Thankfully, both retinol and niacinamide work at similar pH levels (5.5-6 for retinol and 5.0 and 7.0 for niacinamide). Hence, there is little or no risk of one ingredient altering the pH of the other.

Increasing skin cell renewal

Another reason you should use retinol and niacinamide together is to increase the rate of skin cell turnover. Dead skin cells can only be shed from the skin when the skin is properly hydrated. When its hydration is below the threshold level, it takes longer to shed dead skin cells, prohibiting skin cell renewal.

Studies have shown that niacinamide can improve the effects of retinol in facilitating skin cell turnover. In the study mentioned above, it was discovered that improvements in skin texture, fine lines, and wrinkles are more noticeable when retinol is used together with niacinamide.

How to use niacinamide and retinol together

You can combine niacinamide and retinol in one product; this makes it easier and more convenient to use. Alternatively, you may choose to use them as separate products. If you are using retinol and niacinamide as separate products, you should apply niacinamide before retinol. This is because niacinamide is water-based and will absorb into your skin faster than retinol, which is oil-based.

Apply the product every morning after having your bath and every evening before going to bed. Don’t forget to use sunscreen after applying the product in the morning to keep your skin protected throughout the day. 
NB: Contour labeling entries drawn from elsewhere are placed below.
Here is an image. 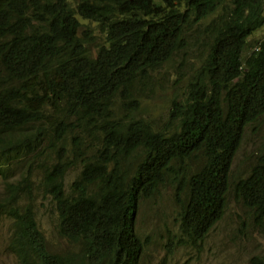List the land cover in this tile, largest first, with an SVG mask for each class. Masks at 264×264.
<instances>
[{
	"label": "trees",
	"instance_id": "trees-1",
	"mask_svg": "<svg viewBox=\"0 0 264 264\" xmlns=\"http://www.w3.org/2000/svg\"><path fill=\"white\" fill-rule=\"evenodd\" d=\"M263 26L264 0H0V214L17 263L138 264L139 203L166 184L191 245L230 189L264 224V160L230 179L244 127L264 115V36L250 40ZM198 33L206 53L165 125L135 117L149 74ZM44 204L72 249H48Z\"/></svg>",
	"mask_w": 264,
	"mask_h": 264
},
{
	"label": "rangeland",
	"instance_id": "rangeland-1",
	"mask_svg": "<svg viewBox=\"0 0 264 264\" xmlns=\"http://www.w3.org/2000/svg\"><path fill=\"white\" fill-rule=\"evenodd\" d=\"M263 36L264 26L256 30L250 40H259ZM187 41L184 49L149 74L147 90L137 96L140 108L134 113L135 117L158 125L155 127L165 125L172 99L184 96L188 81L193 78L206 53L208 39L203 33H198L197 38L188 36ZM111 107V112L119 117L129 115L119 99ZM71 140L69 135L64 142V150L70 149ZM261 160H264V115L244 127L232 161L231 185L234 179L247 174L250 167ZM76 173L75 169L67 172L66 185ZM2 187L0 180V196ZM176 197L173 187L166 184L149 199L139 203L136 231L144 243L139 264H257L264 260V224L258 218H253L232 189L226 195L223 216L198 245H191L180 236ZM37 217L50 251L73 248L71 241L57 233L56 217L51 206H39ZM9 224L5 215L0 214V264H18L6 248Z\"/></svg>",
	"mask_w": 264,
	"mask_h": 264
},
{
	"label": "clouds",
	"instance_id": "clouds-1",
	"mask_svg": "<svg viewBox=\"0 0 264 264\" xmlns=\"http://www.w3.org/2000/svg\"><path fill=\"white\" fill-rule=\"evenodd\" d=\"M139 264V263H138Z\"/></svg>",
	"mask_w": 264,
	"mask_h": 264
}]
</instances>
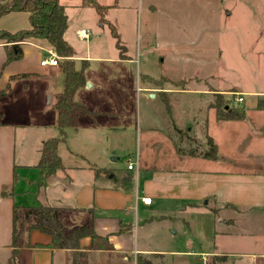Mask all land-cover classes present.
Wrapping results in <instances>:
<instances>
[{"label": "rangeland", "instance_id": "obj_1", "mask_svg": "<svg viewBox=\"0 0 264 264\" xmlns=\"http://www.w3.org/2000/svg\"><path fill=\"white\" fill-rule=\"evenodd\" d=\"M75 1L59 3L67 16L65 33L74 41L79 56L76 67L80 69L83 62L87 63L83 69L86 82L74 100L84 102L91 111L89 119L96 139H82L78 144L76 137L83 128L77 134L68 128L60 147L62 151L68 147L88 152L85 158L105 163L117 176H123L128 162L137 159L139 165L132 169L133 189L128 192L133 194L137 184L143 191L151 179L147 168L157 172L176 169L179 163L175 150L202 153L207 149L208 129L202 131L209 116L203 108L205 103L222 100L233 109H257L259 103H264V0H98L108 5L105 17L114 25L116 35L107 22L99 21L93 7L75 5ZM18 21L22 24L23 17L1 23ZM77 26L88 30L90 38L78 40ZM0 39L10 47L11 43ZM26 51L30 64L33 50L29 47ZM121 56L133 62H124ZM63 79L55 84L40 72L26 73L11 83L6 96L0 91V128L14 131L16 164L21 151L28 153L27 158L22 157L27 161L35 152L40 154L38 139L57 136L56 126H50L56 111L42 92L56 90ZM155 85L176 92L166 96L148 94L147 90ZM237 92L243 101L235 99ZM200 105L203 114H197ZM255 142L258 154H264V134ZM246 144L247 140L240 142L242 153ZM85 158L76 159L84 164ZM20 168L16 166L18 174ZM156 207L154 219L142 220L138 234L142 244L155 245L165 238L184 239L191 211L181 212L167 199L160 200ZM150 214L141 207L132 208L130 220L134 226L135 216L149 219ZM202 219L197 218L194 228L199 234L206 230ZM217 219L214 214L215 226L219 225ZM3 261L4 252L0 250V264ZM142 261L176 264L172 258L158 255L142 256Z\"/></svg>", "mask_w": 264, "mask_h": 264}, {"label": "crops", "instance_id": "obj_2", "mask_svg": "<svg viewBox=\"0 0 264 264\" xmlns=\"http://www.w3.org/2000/svg\"><path fill=\"white\" fill-rule=\"evenodd\" d=\"M75 5L81 6L80 1L77 0ZM20 16L24 19L22 24L19 21L2 24L3 20ZM0 19L2 20L0 29L3 31L15 32L30 26L26 11H11L3 14ZM80 28L77 26L75 30L76 38L78 40L90 38L80 39L76 33ZM64 38L74 50L72 59L75 68L78 69L76 62L79 56L73 47L74 41L68 39L65 31ZM5 45L3 39H0V68L6 59ZM20 47L22 58L11 61L0 69V91H3L5 96L8 93L7 89L9 87L12 89L11 83L19 78H12V75L40 72L47 75L55 84L64 76L59 65L39 64L42 57L49 50H53L45 39L29 38L22 41ZM29 47L33 50L30 64L26 51ZM119 59L133 62L132 58L126 56ZM61 85L58 84L54 91L45 89L42 92L43 97H47L48 104L53 106L56 95L63 89L64 81ZM82 86L76 89L74 95ZM147 91L150 95L159 92L162 96L176 92L174 88H161L156 85ZM221 92L229 93L227 90ZM236 94L239 95L240 92ZM201 107L198 106L197 114H203ZM203 108L209 116L205 119L207 124L202 131L206 132L208 129V137L217 147L216 156L205 157L195 150L186 152L175 150L174 154L179 163L177 168L172 172L169 170L157 172L155 168H147L151 179L145 183L143 191L140 190V185H136L134 197L132 191L130 193L119 185L118 179L122 176H117L105 163L97 164L94 159L85 158L89 153L84 150L66 147L62 151L60 144L63 141L58 144V154L64 169L50 174L45 184L40 185L41 174L37 167L40 154L35 152L36 154L34 153L27 161L22 157L27 158L28 153L21 151L18 155L19 163L16 164L14 131L12 129L3 131L0 128V250L4 252L2 264H71L73 250L50 247L51 236L37 229L30 231L24 229L15 260L11 259L13 207L33 205L36 202L64 208L62 222L67 229L92 223L99 235L108 234L111 246L104 248L92 246L89 236L80 238L79 251L84 255L80 261L83 264H137V260L142 264V256L149 255L167 256L176 264H191L193 261L201 264H264V154H258L255 142L264 134V107L258 106L257 109L241 107L243 113L238 117L232 116L237 108H230L226 102L223 104L224 110L233 114L220 118L216 101L205 103ZM87 110L88 113L78 116L77 127L71 128L73 134L79 133L83 128L76 137L78 144H81L82 139L88 141L96 139L92 131L93 121L89 119L91 111ZM259 115L261 117H256ZM56 120L57 114L52 115L50 126L52 129L54 125L56 126L58 135ZM214 125L217 127L213 128ZM52 137L56 136L49 138ZM45 139L48 137L38 139L39 150ZM242 140H247L243 153L239 150ZM77 157L85 158V163H78ZM16 166L21 167L19 174ZM148 166H151V162ZM140 176L138 173L139 178ZM141 196H150L151 202L142 203ZM163 199L177 205L176 209L181 212L191 211L185 238L177 240L165 238L155 245L142 244V239L139 240L138 235L144 223L142 220L154 219L156 206ZM140 207L152 213L151 217L147 219L135 216L133 226L130 220L131 210ZM214 214L218 215L217 226L214 225ZM199 216L204 218L202 219L204 228L206 223L204 234H199L194 229Z\"/></svg>", "mask_w": 264, "mask_h": 264}, {"label": "trees", "instance_id": "obj_3", "mask_svg": "<svg viewBox=\"0 0 264 264\" xmlns=\"http://www.w3.org/2000/svg\"><path fill=\"white\" fill-rule=\"evenodd\" d=\"M81 6L93 7L99 15L100 22H107L110 25L112 34L116 35L115 27L105 17L108 5L101 4L98 0H79ZM11 11H26L28 13L30 26L19 29L15 32L1 31L0 37L11 43L10 47L5 45L6 59H19L22 56L20 42L29 38L45 39L56 54L62 59L59 60V67L64 74L63 89L56 95L53 108L56 110V125L58 135L56 137L45 139L40 148V159L37 167L40 170V185L45 184L46 178L58 171L63 170L64 165L58 154V144L65 140L68 128H76L78 116L82 113H88L85 105L74 100L76 89L85 83L83 69L87 65L83 62L81 69H76L74 60V50L64 38V31L67 26V16L64 7L59 0H0V16ZM25 74L12 75L11 77H22ZM222 101V100H221ZM221 101L217 102L219 111L218 117L232 115V112L225 111ZM264 107V103H259ZM224 110V111H223ZM232 113V114H230ZM243 113L242 108H237L232 116L240 117ZM205 157L214 158L217 154V147L211 139L208 141V147L201 153ZM133 173L127 169V172L118 179V183L125 190L132 188ZM18 210V211H17ZM20 211V212H19ZM64 208L45 205L36 202L33 205H14L12 210V230L10 245L12 247L11 259L15 260L17 249L21 244V235L24 229L30 231L37 229L51 236L50 247L69 248L73 250L71 264L81 263V257L84 256L79 251V240L82 237L89 236L92 246L98 248L109 247L108 234L99 235L93 227V224H81L67 229L62 222V213ZM19 219L21 222L18 223ZM28 221V222H27ZM28 224L25 226L24 223ZM137 264H141L137 260ZM142 264L143 261H142Z\"/></svg>", "mask_w": 264, "mask_h": 264}, {"label": "built area", "instance_id": "obj_4", "mask_svg": "<svg viewBox=\"0 0 264 264\" xmlns=\"http://www.w3.org/2000/svg\"><path fill=\"white\" fill-rule=\"evenodd\" d=\"M76 33H77V36L80 39H87L89 37V35H90L89 31L84 29V28L78 29ZM59 60H60V57L56 54V52L54 50H49L47 52V54L42 57V59L40 60L39 64L41 66H58ZM235 96H236L235 99L238 102L243 100L241 95H237L236 94ZM135 166H136V168L138 166V160L137 159H136V161L134 163L133 162H128L127 169L128 170H132V169H134ZM137 198L138 197L136 196V199ZM140 200L144 204H149L151 202V197L150 196H141Z\"/></svg>", "mask_w": 264, "mask_h": 264}]
</instances>
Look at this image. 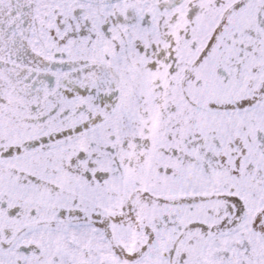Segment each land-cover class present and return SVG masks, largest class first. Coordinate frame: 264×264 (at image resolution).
<instances>
[{
    "label": "snow or ice",
    "instance_id": "1",
    "mask_svg": "<svg viewBox=\"0 0 264 264\" xmlns=\"http://www.w3.org/2000/svg\"><path fill=\"white\" fill-rule=\"evenodd\" d=\"M0 264H264V0H0Z\"/></svg>",
    "mask_w": 264,
    "mask_h": 264
}]
</instances>
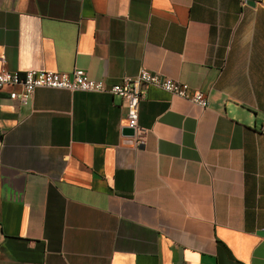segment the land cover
<instances>
[{
    "label": "crops",
    "instance_id": "1",
    "mask_svg": "<svg viewBox=\"0 0 264 264\" xmlns=\"http://www.w3.org/2000/svg\"><path fill=\"white\" fill-rule=\"evenodd\" d=\"M141 67L135 147L124 101L0 89V264H264V0H0V71Z\"/></svg>",
    "mask_w": 264,
    "mask_h": 264
},
{
    "label": "built area",
    "instance_id": "2",
    "mask_svg": "<svg viewBox=\"0 0 264 264\" xmlns=\"http://www.w3.org/2000/svg\"><path fill=\"white\" fill-rule=\"evenodd\" d=\"M151 86L188 98L201 107H207L209 103L205 92L193 90L188 83L153 72L147 67H141L136 74L125 75L121 80L111 84L104 79L91 78L82 68H76L70 72L43 68L0 71V89L8 88L10 98L19 100L25 105L29 104L33 93L39 87L106 92L120 97L126 108L125 126L135 129L134 135L125 136L135 147L145 142L148 133V129L140 125L139 116L141 102L147 97V91Z\"/></svg>",
    "mask_w": 264,
    "mask_h": 264
},
{
    "label": "water",
    "instance_id": "3",
    "mask_svg": "<svg viewBox=\"0 0 264 264\" xmlns=\"http://www.w3.org/2000/svg\"><path fill=\"white\" fill-rule=\"evenodd\" d=\"M123 131H124V134L126 136H132L135 133V129L133 127H129V126H125ZM260 233L264 234V231H260Z\"/></svg>",
    "mask_w": 264,
    "mask_h": 264
}]
</instances>
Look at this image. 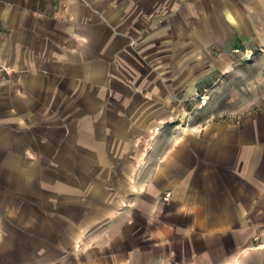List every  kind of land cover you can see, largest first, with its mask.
<instances>
[{
  "label": "crops",
  "instance_id": "obj_1",
  "mask_svg": "<svg viewBox=\"0 0 264 264\" xmlns=\"http://www.w3.org/2000/svg\"><path fill=\"white\" fill-rule=\"evenodd\" d=\"M0 61V264H264V0H0Z\"/></svg>",
  "mask_w": 264,
  "mask_h": 264
},
{
  "label": "built area",
  "instance_id": "obj_2",
  "mask_svg": "<svg viewBox=\"0 0 264 264\" xmlns=\"http://www.w3.org/2000/svg\"><path fill=\"white\" fill-rule=\"evenodd\" d=\"M234 52H238L239 48H233ZM8 72V68L7 66H5L1 61H0V74L2 73H6ZM210 99V89L208 86L203 85L202 87H200V89L198 90L196 96H195V106L197 108H203L205 107ZM170 198V192H166L163 196V200L167 201ZM255 240L258 239V237L256 236L254 238Z\"/></svg>",
  "mask_w": 264,
  "mask_h": 264
},
{
  "label": "rangeland",
  "instance_id": "obj_3",
  "mask_svg": "<svg viewBox=\"0 0 264 264\" xmlns=\"http://www.w3.org/2000/svg\"><path fill=\"white\" fill-rule=\"evenodd\" d=\"M207 86V85H206Z\"/></svg>",
  "mask_w": 264,
  "mask_h": 264
}]
</instances>
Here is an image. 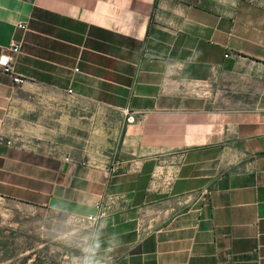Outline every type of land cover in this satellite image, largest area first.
I'll use <instances>...</instances> for the list:
<instances>
[{
    "label": "crops",
    "instance_id": "1",
    "mask_svg": "<svg viewBox=\"0 0 264 264\" xmlns=\"http://www.w3.org/2000/svg\"><path fill=\"white\" fill-rule=\"evenodd\" d=\"M13 43L0 199H108L97 262L264 264V0H0Z\"/></svg>",
    "mask_w": 264,
    "mask_h": 264
},
{
    "label": "rangeland",
    "instance_id": "2",
    "mask_svg": "<svg viewBox=\"0 0 264 264\" xmlns=\"http://www.w3.org/2000/svg\"><path fill=\"white\" fill-rule=\"evenodd\" d=\"M82 231L73 219L0 199V264H75Z\"/></svg>",
    "mask_w": 264,
    "mask_h": 264
},
{
    "label": "built area",
    "instance_id": "3",
    "mask_svg": "<svg viewBox=\"0 0 264 264\" xmlns=\"http://www.w3.org/2000/svg\"><path fill=\"white\" fill-rule=\"evenodd\" d=\"M23 27V26H20ZM20 45L17 43H13L11 45V47H9L8 51L2 53L0 55V71L6 73V74H10L13 76V81L16 84H21L24 82V79L19 77V76H14L13 75V65H12V53H17L19 51ZM70 93H72V91H69ZM126 115L127 117V122L128 123H132L135 121V115L134 114H130L128 111H126ZM11 143V142H8ZM80 164H84L82 162H79ZM107 200L102 201L101 203H99V205L97 206L98 209V213L96 215H88L85 217H73L72 219L79 225L81 226V228L87 226L88 224L91 225V228L95 229L98 224L106 218L107 216ZM92 237V235L90 236V238ZM89 238V239H90ZM88 244H90L89 240L87 241ZM90 246V245H88ZM90 248V247H89ZM86 254H84V256L82 257H78L76 259L75 264H83V259L85 257ZM98 264H108L107 261H99Z\"/></svg>",
    "mask_w": 264,
    "mask_h": 264
},
{
    "label": "clouds",
    "instance_id": "4",
    "mask_svg": "<svg viewBox=\"0 0 264 264\" xmlns=\"http://www.w3.org/2000/svg\"><path fill=\"white\" fill-rule=\"evenodd\" d=\"M85 257L83 259V264H98L97 260L95 259V251L93 248L85 249Z\"/></svg>",
    "mask_w": 264,
    "mask_h": 264
}]
</instances>
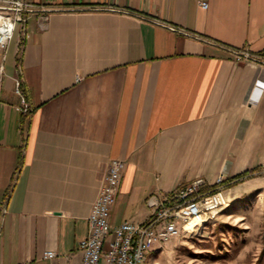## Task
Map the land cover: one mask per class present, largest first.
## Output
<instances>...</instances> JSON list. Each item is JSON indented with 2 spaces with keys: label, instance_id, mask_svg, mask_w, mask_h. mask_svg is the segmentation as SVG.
<instances>
[{
  "label": "crops",
  "instance_id": "obj_1",
  "mask_svg": "<svg viewBox=\"0 0 264 264\" xmlns=\"http://www.w3.org/2000/svg\"><path fill=\"white\" fill-rule=\"evenodd\" d=\"M31 1L1 54L0 264H81L113 158L111 227L198 177L264 182V0Z\"/></svg>",
  "mask_w": 264,
  "mask_h": 264
},
{
  "label": "built area",
  "instance_id": "obj_2",
  "mask_svg": "<svg viewBox=\"0 0 264 264\" xmlns=\"http://www.w3.org/2000/svg\"><path fill=\"white\" fill-rule=\"evenodd\" d=\"M201 6L207 8L208 3L203 1ZM45 10L43 5L31 0H0V89L4 73V55L1 54L16 28L23 30L31 14ZM158 23L193 35L181 27ZM232 51L236 57L256 62L263 58L246 50ZM17 91L20 93L19 82ZM18 109L28 112L30 105L23 99ZM124 168L125 162L120 158H113L109 162L99 193L88 214V234L78 242L82 252L81 264H147L151 252L161 248L166 241L196 231L206 222L214 220L230 204V198L223 189L226 183L223 174L217 176L213 185L198 177L164 198L150 196L147 203L152 213L145 221H123L111 227L109 211L117 198ZM54 255L53 250L44 252L45 258Z\"/></svg>",
  "mask_w": 264,
  "mask_h": 264
},
{
  "label": "rangeland",
  "instance_id": "obj_3",
  "mask_svg": "<svg viewBox=\"0 0 264 264\" xmlns=\"http://www.w3.org/2000/svg\"><path fill=\"white\" fill-rule=\"evenodd\" d=\"M249 181L228 190L226 179L230 204L196 231L166 241L147 264H264V182Z\"/></svg>",
  "mask_w": 264,
  "mask_h": 264
},
{
  "label": "trees",
  "instance_id": "obj_4",
  "mask_svg": "<svg viewBox=\"0 0 264 264\" xmlns=\"http://www.w3.org/2000/svg\"><path fill=\"white\" fill-rule=\"evenodd\" d=\"M246 173H248V171H247V172H244V174H246ZM244 174H243V175H244Z\"/></svg>",
  "mask_w": 264,
  "mask_h": 264
}]
</instances>
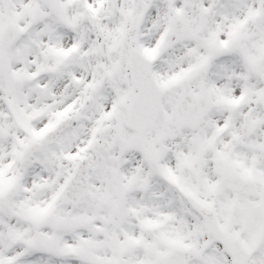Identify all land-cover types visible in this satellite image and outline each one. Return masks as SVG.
<instances>
[{
	"label": "rangeland",
	"instance_id": "rangeland-1",
	"mask_svg": "<svg viewBox=\"0 0 264 264\" xmlns=\"http://www.w3.org/2000/svg\"><path fill=\"white\" fill-rule=\"evenodd\" d=\"M81 1L83 6L66 4L67 0H0V30L6 21L22 29L11 43L0 46L9 68L8 80L0 73V99L8 111L0 105V264H151L172 248L187 244L198 251L188 264H231L218 246L202 243L201 251L200 243H192L199 240L197 229L190 230L197 222L201 225L195 215L197 206L160 173L168 174L167 180L175 174L181 187L199 196L210 195L226 231L236 229L240 223L236 217H241L231 205L237 202L236 194L219 188L217 177L209 173L202 178V119L193 129L174 121L182 91L197 93L202 111V85L208 80L202 79V56L216 54L212 69L221 81L213 92L221 106L226 108L227 98L241 94L242 89L252 91V115L243 109L246 101L241 99L238 120H233L227 137L237 139L238 156L250 157L253 177L264 181V0H191L185 8L181 0ZM256 12L263 15L257 30L249 23ZM175 14L188 20L187 40L167 36ZM75 20L85 27L84 35L78 31V35L54 36L55 29ZM79 44L78 50H66ZM225 44L226 51L210 52V45L217 49ZM128 47L148 56L154 79L165 90L160 112L141 134L157 158L155 166L139 147L121 142L138 136L124 127L126 106L134 93ZM257 59L263 61L261 65ZM47 67L59 71L41 78ZM245 71L253 78H240ZM231 72H237L233 83L228 80ZM170 76L180 81L178 86L168 82ZM61 77L68 78L70 87L61 89L54 102L48 100L44 92ZM68 101L69 107L76 104L69 110ZM66 116L74 121L53 143L39 146L26 161L20 160L22 150ZM83 155L87 157V193L77 205H70L63 201V185ZM6 158L8 167L3 171ZM115 175L126 188L119 205L114 196ZM142 182L147 185L136 195L135 187ZM11 183L14 196L5 204L1 193ZM43 186L49 190L36 195L34 191ZM255 189L254 197H240L245 220L241 224L246 229V241H241L252 239L257 246L245 264H264V231L259 238L251 233L264 213V191ZM250 204L254 207L247 218ZM59 220L67 224L57 227ZM44 240L52 243L49 253L42 251ZM67 253L68 257H62Z\"/></svg>",
	"mask_w": 264,
	"mask_h": 264
},
{
	"label": "water",
	"instance_id": "water-1",
	"mask_svg": "<svg viewBox=\"0 0 264 264\" xmlns=\"http://www.w3.org/2000/svg\"><path fill=\"white\" fill-rule=\"evenodd\" d=\"M190 0H182V4L187 6ZM130 29H128V32ZM20 31L6 22L0 34V43L2 46L8 45L14 38L19 35ZM189 30L187 27V21L183 16H174L172 18V29L169 35L176 37L177 39H185L188 37ZM129 73L136 90L135 94L129 101L127 108V119L125 126L135 131H141L146 125L150 124L156 114L160 111V101L164 94L154 82L151 75L150 62L140 53L136 48H129ZM0 71L7 78L8 67L6 65V59L2 53H0ZM198 98L190 93H184L180 96L179 110L181 116L177 121L182 126L195 127L200 120V113L198 112ZM72 122V118H66L61 120L50 132L42 139V144H49L53 142L60 132L69 126ZM127 145H132L135 142L132 140L124 142ZM140 146L143 143L140 142ZM38 147V144L34 143L26 148L21 155V159L24 161L34 152ZM86 159L83 157L76 165L72 175L64 186V201L66 203L76 205L79 203L82 197L85 196L87 190L86 179ZM220 184L230 190H236L242 185V180L238 179L232 174H222L220 176ZM14 193V187L11 186L4 194L3 200L8 202ZM124 190L120 187L116 189V201L121 202L123 198ZM66 225L65 220L57 222V226ZM216 239L221 243L224 251L228 253L233 264H243V261L248 257L246 250L241 249L234 236L224 237L221 233L214 234ZM51 242L44 241V251L50 250ZM190 251L180 253L176 250L168 253L164 259L155 260L152 264H185L190 258Z\"/></svg>",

You can also use niacinamide for a couple of weeks before starting retinol treatment to reduce skin irritation. 

Possible side effects

Using niacinamide with retinol is usually safe, as there is no specific research to prove otherwise. However, if you are very sensitive to retinol, you can still develop inflammation and redness as niacinamide may not be enough to control the effects of retinol on your skin. 

Summary

Niacinamide and retinol are a perfect pair for treating signs of aging and similar skin conditions. They work well on their own, but they produce the best results when combined. Use them in one product or as separate products. If you are very sensitive to retinol, always pre-treat your skin with niacinamide for a couple of weeks before commencing retinol treatment to reduce retinol’s adverse effects.